La montagne accouche d’une souris...
Jean-Louis Borloo a laissé le soin à Chantal Jouanno, sa secrétaire d’État à l’Écologie, de défendre devant l’Assemblée nationale son projet de loi. On est loin des élans lyriques d’il y a dix-huit mois lors de l’adoption du Grenelle 1.
"L’environnement, ça commence à bien faire ». Ces fortes paroles prononcées par Sarkozy à l’occasion du dernier salon de l’agriculture ont exprimé les réticences voire l’hostilité d’une bonne partie de la droite et de son électorat à l’écologie, même sous la forme du capitalisme vert. Chantal Jouanno, en disgrâce après s’être dite « désespérée » de l’abandon de la taxe carbone, au lendemain de la déroute des régionales, est mise en première ligne pour affronter la méfiance de l’UMP. Sous la pression des lobbies pétrolier, nucléaire ou anti-éolien, ils se sentent encouragés par les propos de Sarkozy à exprimer leurs véritables opinions. Le PS ironise, « on va être obligé de soutenir la ministre contre sa majorité »...

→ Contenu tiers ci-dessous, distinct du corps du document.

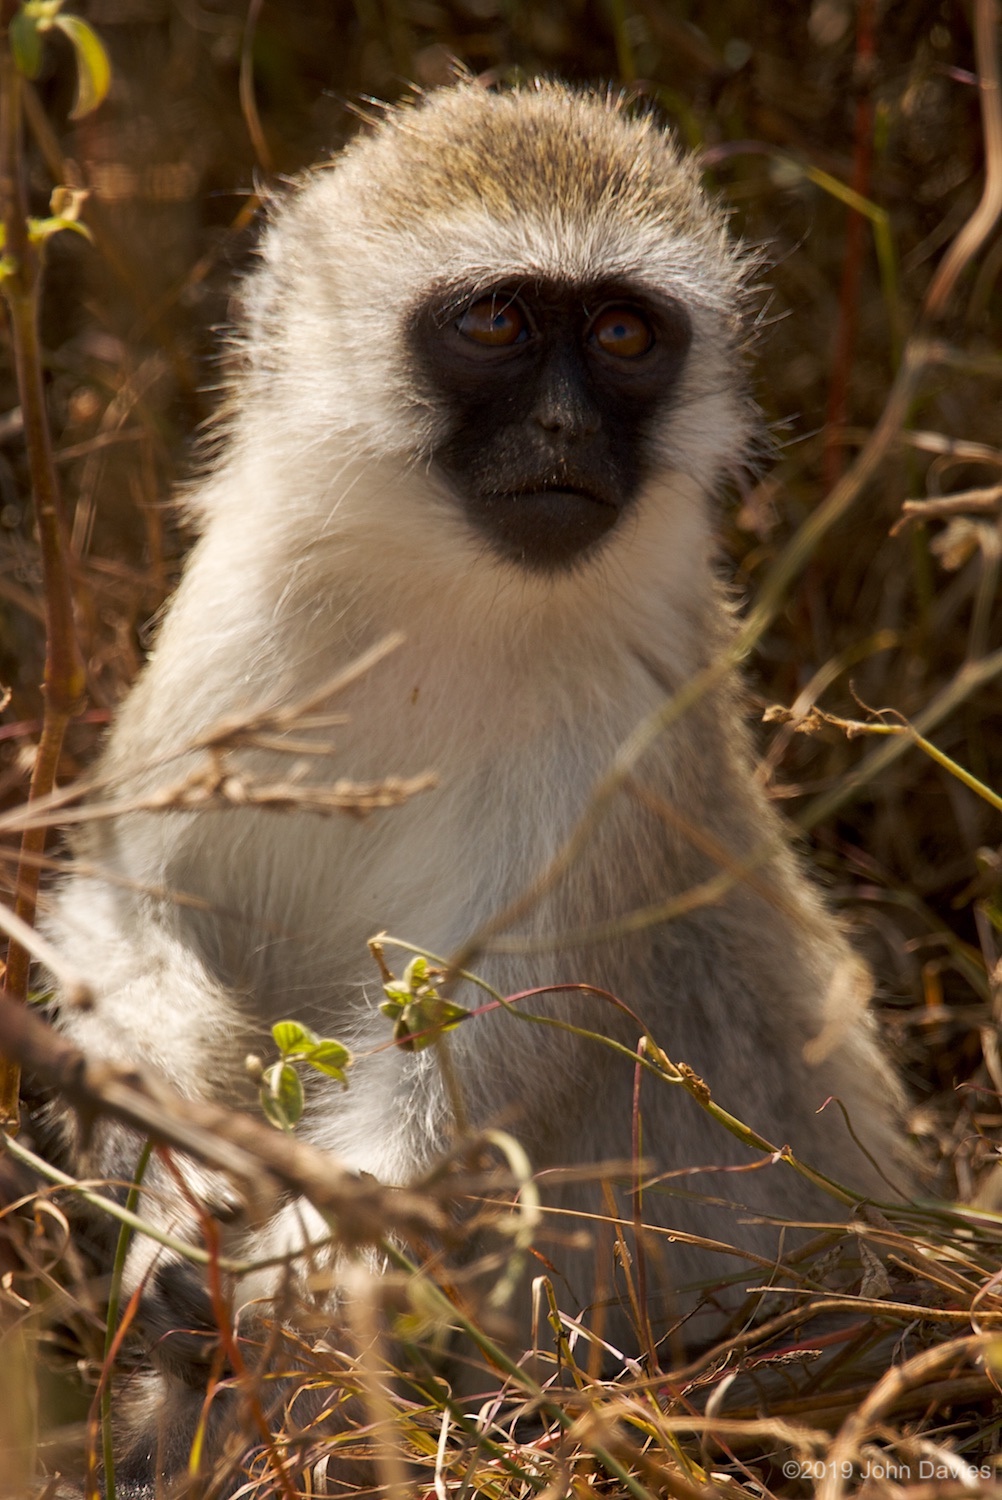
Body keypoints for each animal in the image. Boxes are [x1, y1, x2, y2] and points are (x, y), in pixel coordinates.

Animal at [45, 85, 906, 1500]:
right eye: (497, 322)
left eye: (623, 334)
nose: (563, 433)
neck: (445, 595)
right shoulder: (219, 642)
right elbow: (135, 912)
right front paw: (164, 1169)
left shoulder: (625, 733)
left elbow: (476, 1048)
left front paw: (276, 1273)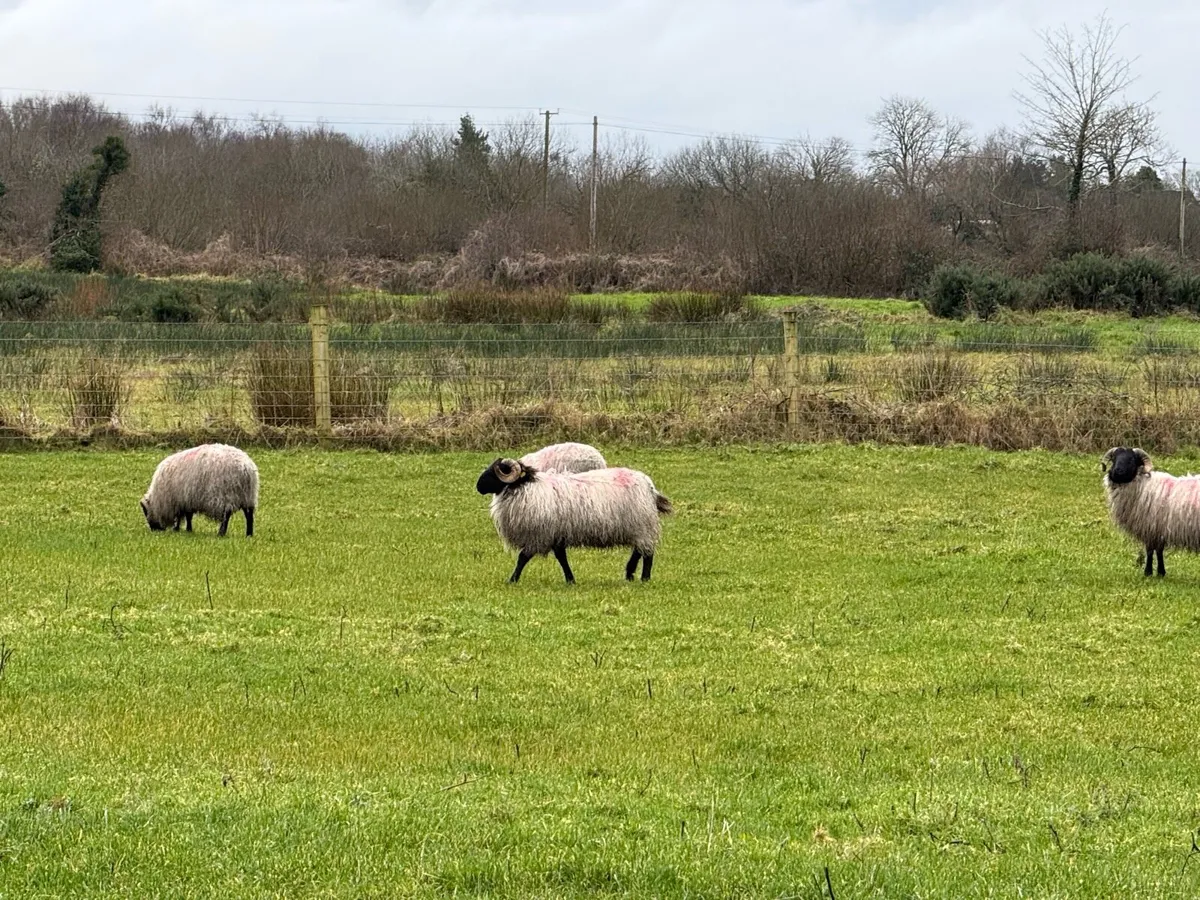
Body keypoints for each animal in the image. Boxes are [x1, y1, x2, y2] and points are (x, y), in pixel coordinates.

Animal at [475, 457, 672, 584]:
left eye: (494, 472)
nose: (478, 487)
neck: (525, 488)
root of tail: (649, 485)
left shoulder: (539, 535)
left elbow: (522, 558)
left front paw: (513, 579)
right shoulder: (556, 534)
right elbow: (562, 558)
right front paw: (570, 580)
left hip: (642, 524)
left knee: (647, 553)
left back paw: (644, 578)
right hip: (637, 526)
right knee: (639, 550)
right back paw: (630, 574)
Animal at [1101, 446, 1200, 576]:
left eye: (1131, 460)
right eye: (1114, 459)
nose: (1117, 471)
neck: (1143, 485)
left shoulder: (1151, 528)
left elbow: (1150, 551)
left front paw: (1148, 572)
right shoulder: (1158, 531)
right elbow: (1158, 551)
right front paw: (1160, 573)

Avec 250 articles et 1 600 amendements déposés, la loi Grenelle 2 se voulait l’ultime étape de mise en œuvre d’un new deal écologique dont se vantait Sarkozy. Le texte, déjà adopté par le Sénat, survient dix-huit mois après l’adoption, à la quasi-unanimité du Parlement, de la loi Grenelle 1 qui fixait les orientations dans six domaines : bâtiment, transports, agriculture bio et biodiversité, gestion des déchets et gouvernance de l’environnement. Borloo parlait alors d’un « monument législatif », le bluff se révèle bien plus monumental.

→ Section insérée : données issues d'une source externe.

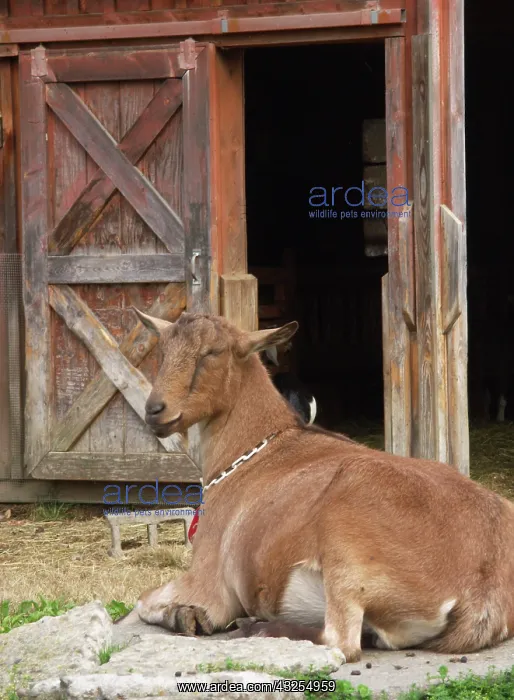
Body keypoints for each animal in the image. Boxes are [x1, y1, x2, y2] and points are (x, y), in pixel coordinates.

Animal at [120, 310, 514, 663]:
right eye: (162, 350)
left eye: (211, 353)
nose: (155, 410)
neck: (251, 451)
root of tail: (482, 591)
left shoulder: (209, 581)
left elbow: (144, 601)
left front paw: (186, 615)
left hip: (346, 550)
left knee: (340, 641)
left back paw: (256, 627)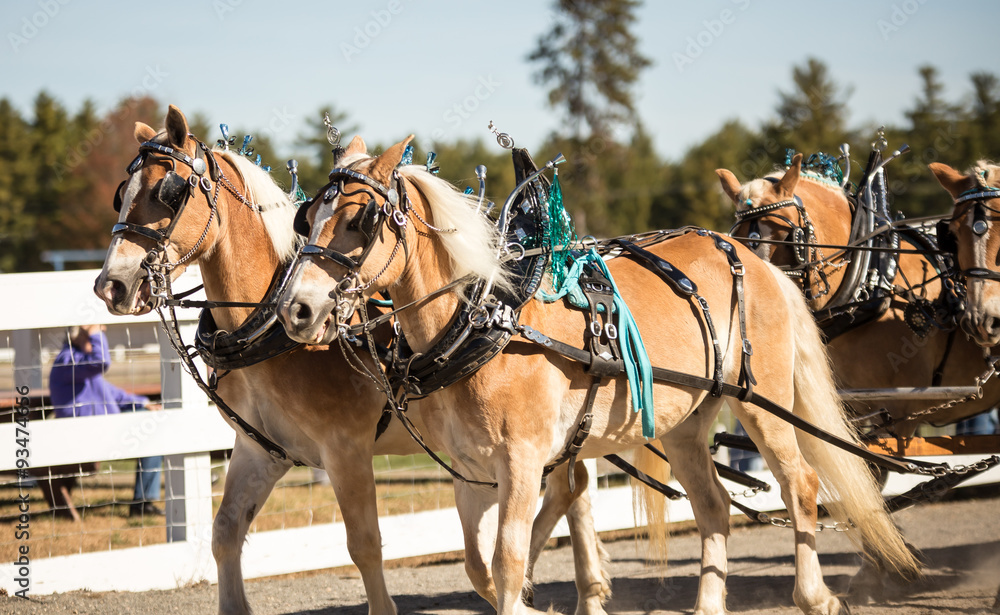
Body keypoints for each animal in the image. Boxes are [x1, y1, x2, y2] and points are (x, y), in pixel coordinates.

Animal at [94, 106, 612, 615]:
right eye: (122, 194)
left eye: (168, 192)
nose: (110, 285)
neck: (266, 325)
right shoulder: (261, 449)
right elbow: (226, 532)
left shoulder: (345, 448)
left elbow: (364, 544)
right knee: (575, 486)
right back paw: (585, 592)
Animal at [278, 136, 916, 615]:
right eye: (307, 217)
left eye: (361, 219)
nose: (297, 310)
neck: (485, 320)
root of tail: (757, 262)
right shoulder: (470, 470)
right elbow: (480, 567)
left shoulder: (522, 460)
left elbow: (508, 560)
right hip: (686, 423)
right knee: (713, 507)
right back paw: (708, 605)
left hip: (761, 401)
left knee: (800, 484)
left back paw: (815, 596)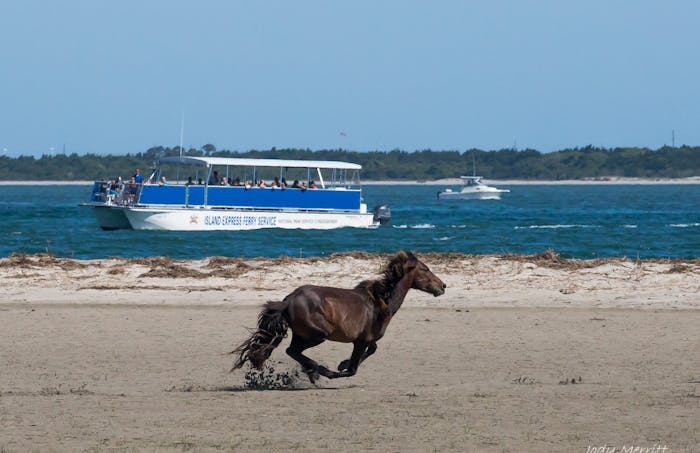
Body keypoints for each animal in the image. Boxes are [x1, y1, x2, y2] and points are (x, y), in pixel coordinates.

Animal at [232, 251, 446, 382]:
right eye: (425, 269)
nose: (443, 286)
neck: (381, 303)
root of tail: (287, 301)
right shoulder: (360, 341)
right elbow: (353, 369)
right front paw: (339, 368)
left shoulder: (368, 339)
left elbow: (373, 350)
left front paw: (342, 363)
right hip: (317, 335)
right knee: (292, 351)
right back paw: (317, 371)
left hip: (303, 334)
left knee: (293, 351)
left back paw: (312, 371)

« La magie du Grenelle » se résume à une addition de mesures techniques sans portée, de réglementations, une « boîte à outils » disent les Verts, un bricolage bien incapable d’apporter des réponses. Pour cela il faudrait oser s’attaquer aux intérêts financiers, ceux de l’agro-industrie en particulier, que le gouvernement est là pour servir.
« Nous ne voulons pas d’une agriculture qui épuise nos sols, d’une agriculture qui utilise de façon croissante des produits chimiques dangereux », avait déclaré Sarkozy en 2007. Tout cela est oublié et l’objectif de la réduction de 50 % de l’utilisation de pesticides d’ici 2018 est abandonné. L’énergie éolienne est aussi visée : le projet de loi Grenelle 2 va empêcher la réalisation de 70 % des projets en cours. L’objectif du Grenelle 1 de porter à 23 % la part des énergies renouvelables dans la consommation d’énergie primaire en 2020 ne sera qu’un souvenir. Le plaidoyer de Chantal Jouanno est significatif des réelles préoccupations non écologiques du gouvernement : « Il ne faut pas non plus qu’on freine une filière qui peut être une filière de reconversion pour des outils de sidérurgie par exemple. » Et d’argumenter : « On ne voit pas que derrière le Grenelle, il y a surtout la volonté de réduire notre dépendance à l’énergie, donc de réduire la facture énergétique. […] Aujourd’hui, ce sont des investissements, mais des investissements nécessaires et ce sont des emplois. Il y a quand même derrière le Grenelle 600 000 emplois. » L’écologie, ça commence à bien faire mais oui au capitalisme vert comme réponse à la crise économique...
Depuis le fiasco de la conférence de Copenhague sur le climat en décembre, « l’écolo-sceptiscime » repart à l’offensive, préparant le terrain pour le dernier acte de la comédie du Grenelle, l’acte législatif.
Yvan Lemaitre
* Paru dans Hebdo TEAN 54 (06/05/10).